WHAT TO WORK ON:
When you write out the listing, keep every word as it stands and drop the pictures.

RECORDED DATA:
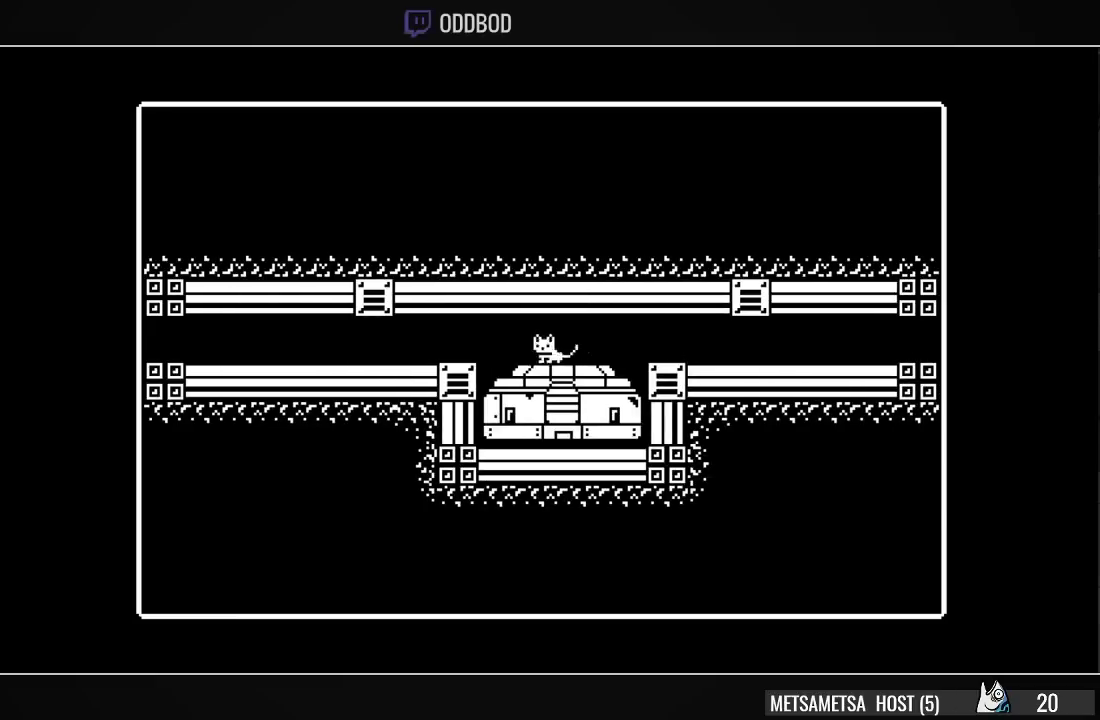
{"buttons": ["DPAD_LEFT"], "right_stick": "center", "events": []}
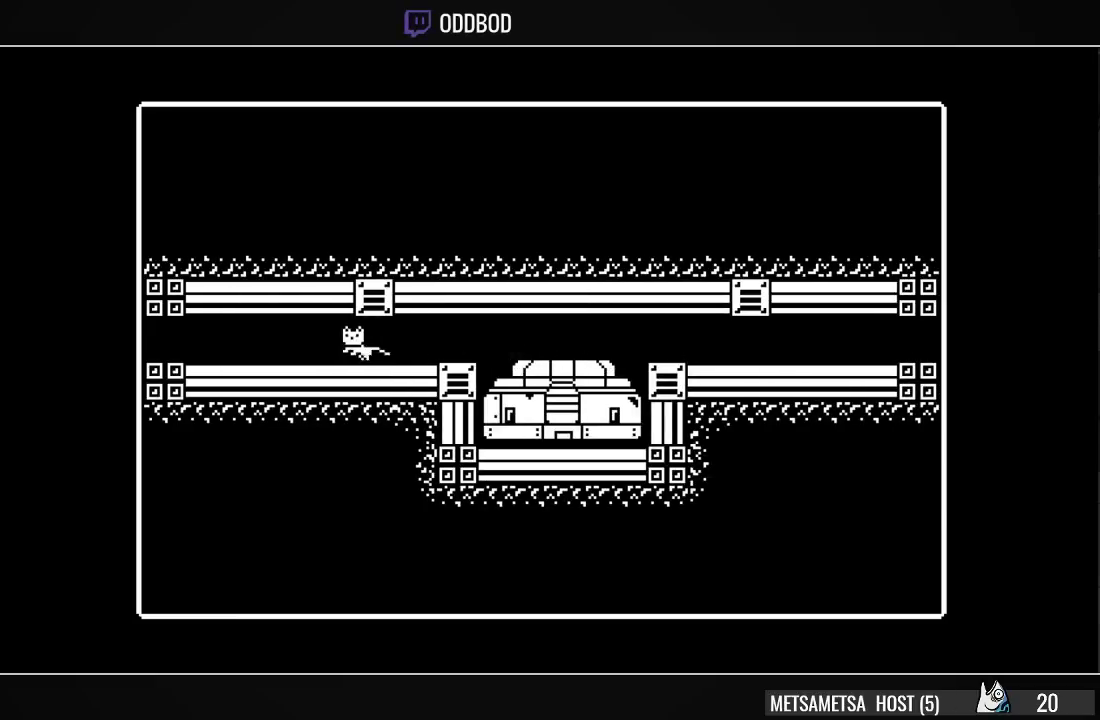
{"buttons": ["DPAD_LEFT"], "right_stick": "center", "events": []}
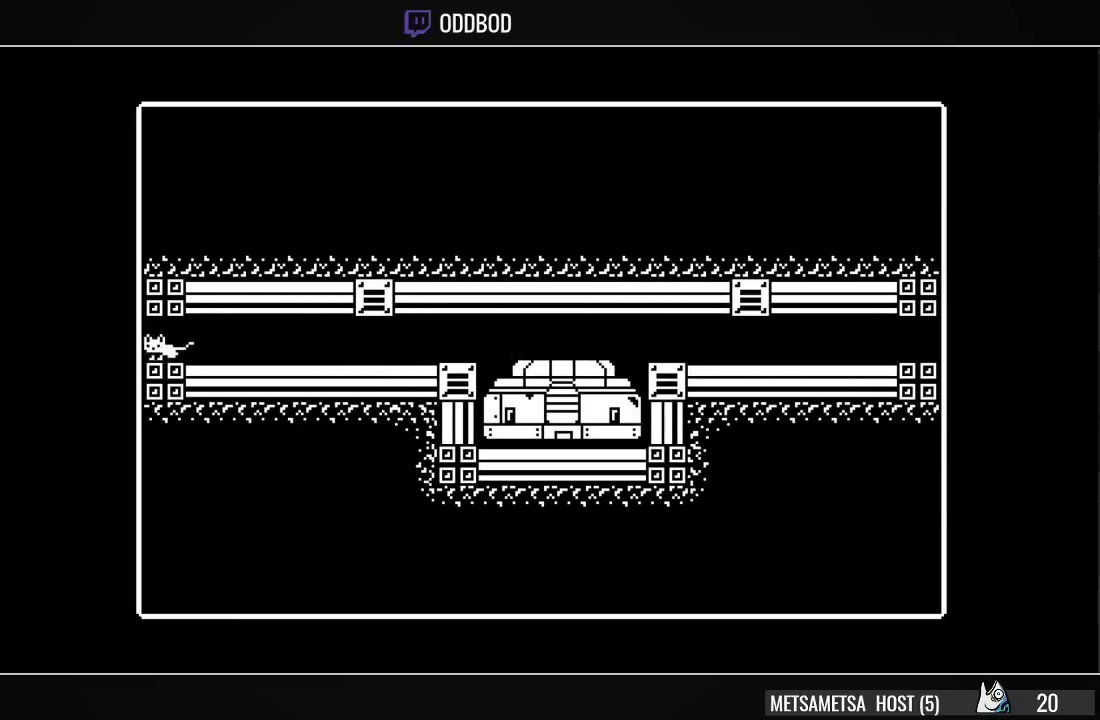
{"buttons": ["DPAD_LEFT"], "right_stick": "center", "events": []}
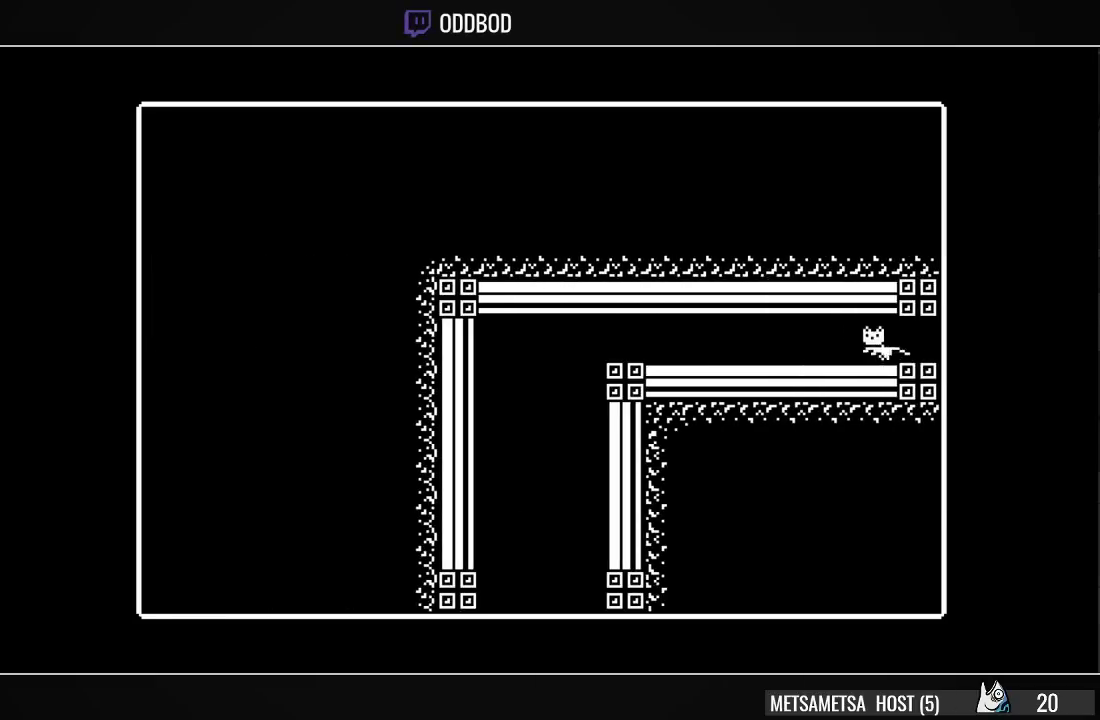
{"buttons": ["DPAD_LEFT"], "right_stick": "center", "events": []}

TASK RESULT:
{"buttons": ["DPAD_LEFT"], "right_stick": "center", "events": []}
{"buttons": ["DPAD_LEFT"], "right_stick": "center", "events": []}
{"buttons": ["DPAD_LEFT"], "right_stick": "center", "events": []}
{"buttons": ["DPAD_LEFT"], "right_stick": "center", "events": []}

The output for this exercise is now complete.